If the Smith government reversed the 2015 personal income tax rate increases and instituted a flat 8 per cent tax rate, it would help restore Alberta’s position as one of the lowest tax jurisdictions in North America, all while saving Alberta taxpayers $1,573 (on average) annually.

And a truly integrated flat tax system would not only apply a uniform tax 8 per cent rate to all sources of income (including personal and business), it would eliminate tax credits, deductions and exemptions, which reduce the cost of investments in certain areas, increasing the relative cost of investment in others. As a result, resources may go to areas where they are not most productive, leading to a less efficient allocation of resources than if these tax incentives did not exist.

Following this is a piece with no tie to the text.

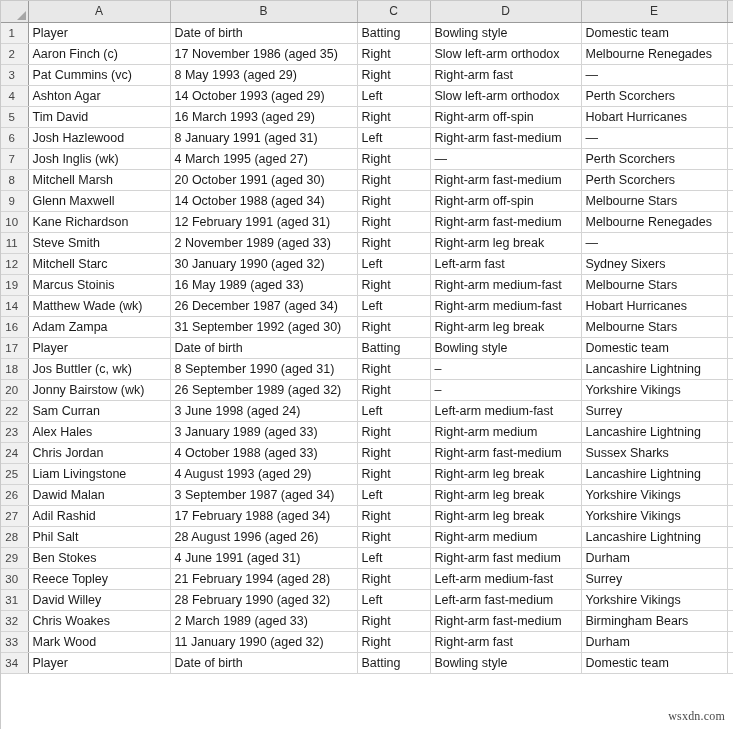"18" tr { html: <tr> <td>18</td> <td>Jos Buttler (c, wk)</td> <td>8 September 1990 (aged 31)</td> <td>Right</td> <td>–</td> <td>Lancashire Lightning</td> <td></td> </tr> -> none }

Put differently, tax incentives can artificially change the relative attractiveness of goods and services leading to sub-optimal allocation. A flat tax system would not only improve tax efficiency by reducing these tax-based economic distortions, it would also reduce administration costs (expenses incurred by governments due to tax collection and enforcement regulations) and compliance costs (expenses incurred by individuals and businesses to comply with tax regulations).

Finally, a flat tax system would also help avoid negative incentives that come with a progressive marginal tax system. Currently, Albertans are taxed at higher rates as their income increases, which can discourage additional work, savings and investment. A flat tax system would maintain “progressivity” as the proportion of taxes paid would still increase with income, but minimize the disincentive to work more and earn more (increasing savings and investment) because Albertans would face the same tax rate regardless of how their income increases. In sum, flat tax systems encourage stronger economic growth, higher tax revenues and a more robust economy.

To stimulate strong economic growth and leave more money in the pockets of Albertans, the Smith government should go beyond its current commitment to create a new tax bracket on income under $60,000 and institute a flat 8 per cent personal and business income tax rate.